Ambiance-Bois, scierie-raboterie en autogestion
Il cite l’exemple d’Ambiance bois. Cette scierie-raboterie, créée en 1988 à Faux-la-Montagne, dans la Creuse, a adopté le statut de Sapo dès le départ. « Ambiance bois, c’est une bande de copains qui voulaient créer une entreprise sur un modèle d’autogestion, raconte Roger Daviau. Au départ, ils ont réfléchi au statut Scop, mais ils avaient besoin d’investisseurs pour financer les outils de production, très coûteux, et ces investisseurs n’étaient pas très motivés par la Scop, car ils voulaient garder un droit de contrôle proche de 50 %, ce qui n’est pas possible dans ce type d’entreprise. »
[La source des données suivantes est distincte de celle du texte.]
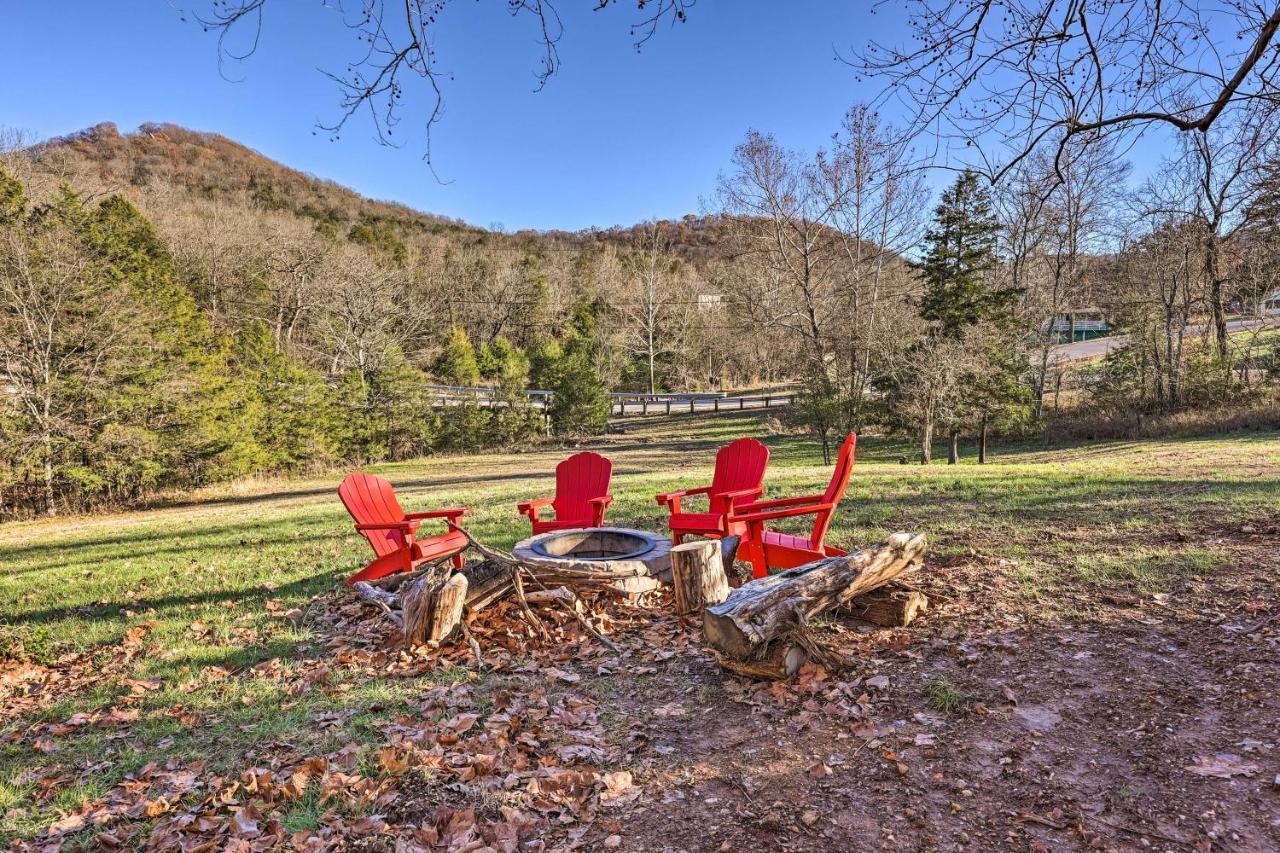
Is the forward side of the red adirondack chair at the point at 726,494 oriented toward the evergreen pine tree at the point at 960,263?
no

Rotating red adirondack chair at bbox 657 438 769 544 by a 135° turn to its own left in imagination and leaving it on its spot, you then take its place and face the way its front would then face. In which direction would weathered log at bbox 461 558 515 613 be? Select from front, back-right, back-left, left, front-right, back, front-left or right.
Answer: back-right

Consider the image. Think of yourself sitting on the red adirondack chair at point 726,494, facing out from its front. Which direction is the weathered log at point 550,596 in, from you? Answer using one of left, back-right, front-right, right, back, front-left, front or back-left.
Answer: front

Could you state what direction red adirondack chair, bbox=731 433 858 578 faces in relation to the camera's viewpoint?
facing to the left of the viewer

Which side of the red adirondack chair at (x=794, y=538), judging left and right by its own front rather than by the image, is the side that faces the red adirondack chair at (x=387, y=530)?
front

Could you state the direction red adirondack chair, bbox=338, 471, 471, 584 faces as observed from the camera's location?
facing the viewer and to the right of the viewer

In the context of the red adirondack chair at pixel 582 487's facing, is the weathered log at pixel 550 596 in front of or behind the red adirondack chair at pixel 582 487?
in front

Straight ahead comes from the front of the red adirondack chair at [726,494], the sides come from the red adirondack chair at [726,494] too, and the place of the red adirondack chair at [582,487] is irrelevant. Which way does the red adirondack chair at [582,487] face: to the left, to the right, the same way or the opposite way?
the same way

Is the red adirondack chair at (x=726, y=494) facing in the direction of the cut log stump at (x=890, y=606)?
no

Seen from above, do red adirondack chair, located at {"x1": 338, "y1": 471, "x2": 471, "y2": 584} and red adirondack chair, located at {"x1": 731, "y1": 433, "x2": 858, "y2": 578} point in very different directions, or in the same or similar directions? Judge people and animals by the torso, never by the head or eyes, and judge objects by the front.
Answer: very different directions

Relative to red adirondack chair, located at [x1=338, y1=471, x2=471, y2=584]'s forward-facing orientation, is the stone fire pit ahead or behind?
ahead

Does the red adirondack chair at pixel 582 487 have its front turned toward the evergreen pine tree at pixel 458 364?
no

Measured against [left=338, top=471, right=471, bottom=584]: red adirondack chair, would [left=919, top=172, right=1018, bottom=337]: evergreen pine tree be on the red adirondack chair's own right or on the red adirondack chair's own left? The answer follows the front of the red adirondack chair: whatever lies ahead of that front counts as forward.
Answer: on the red adirondack chair's own left

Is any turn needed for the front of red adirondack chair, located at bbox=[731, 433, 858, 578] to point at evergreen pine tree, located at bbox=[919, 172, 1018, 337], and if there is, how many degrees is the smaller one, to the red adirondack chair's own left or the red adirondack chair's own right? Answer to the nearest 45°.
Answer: approximately 90° to the red adirondack chair's own right

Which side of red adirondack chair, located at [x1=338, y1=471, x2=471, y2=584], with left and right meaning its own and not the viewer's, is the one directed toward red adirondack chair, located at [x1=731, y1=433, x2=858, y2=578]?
front

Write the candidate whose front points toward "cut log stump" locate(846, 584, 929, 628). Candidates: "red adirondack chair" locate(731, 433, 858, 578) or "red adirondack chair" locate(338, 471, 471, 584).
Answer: "red adirondack chair" locate(338, 471, 471, 584)

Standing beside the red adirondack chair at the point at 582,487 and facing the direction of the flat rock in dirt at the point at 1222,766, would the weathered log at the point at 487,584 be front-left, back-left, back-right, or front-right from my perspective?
front-right

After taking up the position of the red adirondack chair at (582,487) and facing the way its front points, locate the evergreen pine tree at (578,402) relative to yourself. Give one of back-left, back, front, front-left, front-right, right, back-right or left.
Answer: back-right

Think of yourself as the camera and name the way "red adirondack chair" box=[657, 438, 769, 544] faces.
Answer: facing the viewer and to the left of the viewer
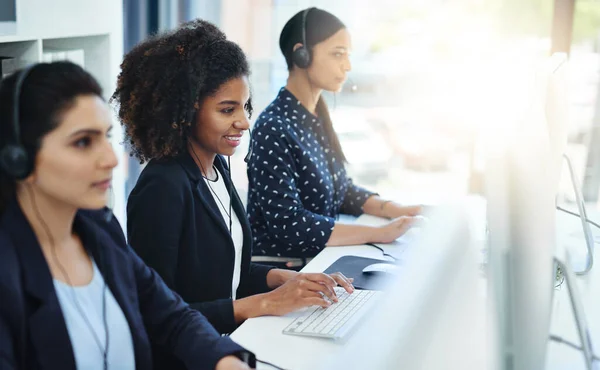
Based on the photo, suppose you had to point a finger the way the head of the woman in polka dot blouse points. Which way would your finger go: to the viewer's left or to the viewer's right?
to the viewer's right

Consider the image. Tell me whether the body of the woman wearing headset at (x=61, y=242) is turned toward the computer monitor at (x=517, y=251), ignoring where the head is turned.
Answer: yes

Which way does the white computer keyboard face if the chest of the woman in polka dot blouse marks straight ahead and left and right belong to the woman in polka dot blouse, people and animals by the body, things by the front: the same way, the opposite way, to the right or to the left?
the opposite way

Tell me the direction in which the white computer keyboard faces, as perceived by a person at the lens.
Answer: facing to the left of the viewer

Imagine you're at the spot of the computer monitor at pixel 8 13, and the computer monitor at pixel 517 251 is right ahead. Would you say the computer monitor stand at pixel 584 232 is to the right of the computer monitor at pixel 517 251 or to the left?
left

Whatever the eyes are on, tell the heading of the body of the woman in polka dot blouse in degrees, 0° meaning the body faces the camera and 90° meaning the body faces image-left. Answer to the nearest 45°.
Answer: approximately 270°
Aujourd’hui, Ambiance bois compte environ 25 salariés. La SCMO a 6 représentants au conseil d’administration, mais tous les salariés peuvent y assister. Les salariés détiennent la moitié des actions de l’entreprise, qui continue de fonctionner sur le modèle de l’autogestion, chaque décision importante étant débattue pour arriver à un choix consensuel.
Des salariés plus impliqués
Pour Olivier de Guerre, « le passage en Sapo a totalement changé l’esprit des salariés de Phitrust. Au départ, ils m’ont pris un peu pour un fou de vouloir mettre en place ce statut. Aujourd’hui, ils se sentent plus impliqués dans l’entreprise, ils font beaucoup plus volontiers remonter leurs idées. »
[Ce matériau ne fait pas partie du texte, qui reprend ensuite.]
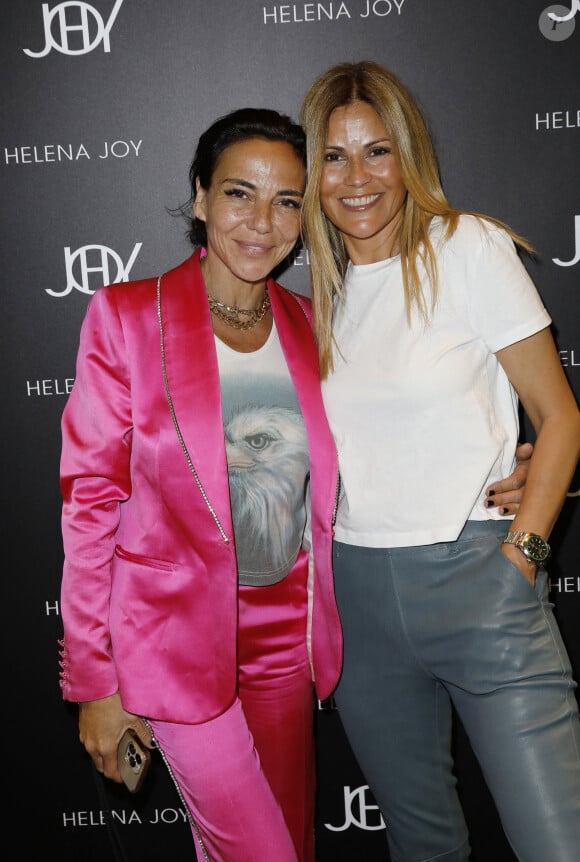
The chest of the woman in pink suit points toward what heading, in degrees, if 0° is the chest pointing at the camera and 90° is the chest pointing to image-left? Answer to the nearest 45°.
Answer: approximately 315°
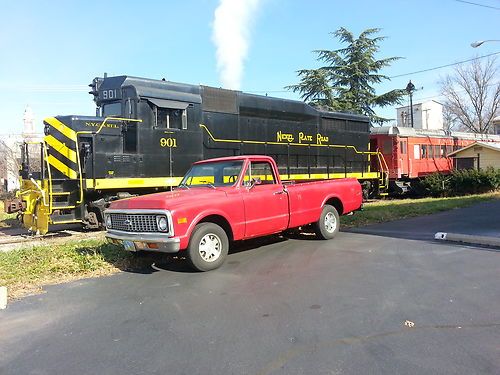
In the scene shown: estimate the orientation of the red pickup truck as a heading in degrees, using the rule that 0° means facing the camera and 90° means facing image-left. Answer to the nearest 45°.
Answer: approximately 45°

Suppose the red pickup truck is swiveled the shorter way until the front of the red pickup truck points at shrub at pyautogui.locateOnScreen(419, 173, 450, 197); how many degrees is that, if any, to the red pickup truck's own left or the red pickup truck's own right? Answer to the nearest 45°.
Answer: approximately 180°

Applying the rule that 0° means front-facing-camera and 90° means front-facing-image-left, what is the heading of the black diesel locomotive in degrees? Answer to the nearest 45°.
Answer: approximately 45°

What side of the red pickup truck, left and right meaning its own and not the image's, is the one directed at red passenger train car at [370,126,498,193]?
back

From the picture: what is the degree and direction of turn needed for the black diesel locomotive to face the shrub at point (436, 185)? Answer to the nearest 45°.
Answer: approximately 180°

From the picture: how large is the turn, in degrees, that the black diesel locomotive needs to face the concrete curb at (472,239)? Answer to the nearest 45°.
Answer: approximately 90° to its left

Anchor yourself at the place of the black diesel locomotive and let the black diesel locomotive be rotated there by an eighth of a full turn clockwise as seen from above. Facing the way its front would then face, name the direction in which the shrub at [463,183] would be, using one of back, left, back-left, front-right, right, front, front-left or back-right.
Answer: back-right

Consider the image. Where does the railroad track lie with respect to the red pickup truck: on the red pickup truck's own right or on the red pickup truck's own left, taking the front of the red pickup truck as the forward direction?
on the red pickup truck's own right

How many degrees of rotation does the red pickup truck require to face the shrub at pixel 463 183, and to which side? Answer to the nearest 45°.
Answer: approximately 180°

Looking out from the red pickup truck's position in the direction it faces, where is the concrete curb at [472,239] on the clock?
The concrete curb is roughly at 7 o'clock from the red pickup truck.
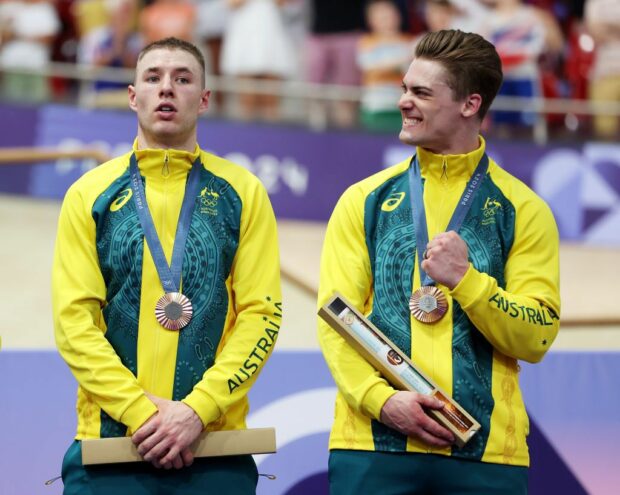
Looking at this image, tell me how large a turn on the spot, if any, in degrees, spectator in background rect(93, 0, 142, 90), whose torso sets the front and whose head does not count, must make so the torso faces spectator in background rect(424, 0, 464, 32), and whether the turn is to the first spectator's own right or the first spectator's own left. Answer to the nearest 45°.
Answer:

« C’est un statut d’entreprise qui permet beaucoup de souplesse, et correspond à un vrai besoin de mieux partager la valeur, insiste le PDG de Phitrust. Je suis très étonné qu’il n’y ait pas plus d’entreprises, et en particulier de sociétés de conseil, qui soient devenues des Sapo. »
De fait, Roger Daviau n’a recensé que 14 Sapo en France, dont 4 sont des entreprises « fantômes ». Depuis quelques années, il se bat pour faire mieux connaître ce statut et lui permettre de se développer. Dans un article récent pour la chaire Terr’ESS de Sciences-Po Bordeaux, il évoque quelques pistes pour faire évoluer la Sapo afin de la rendre plus attractive, en s’inspirant notamment de deux modèles : l’Esop (Employee stock ownership plan) américaine et l’EOT (Employee ownership trust) britannique, bien plus développées dans les pays anglo-saxons que leur petite cousine en France.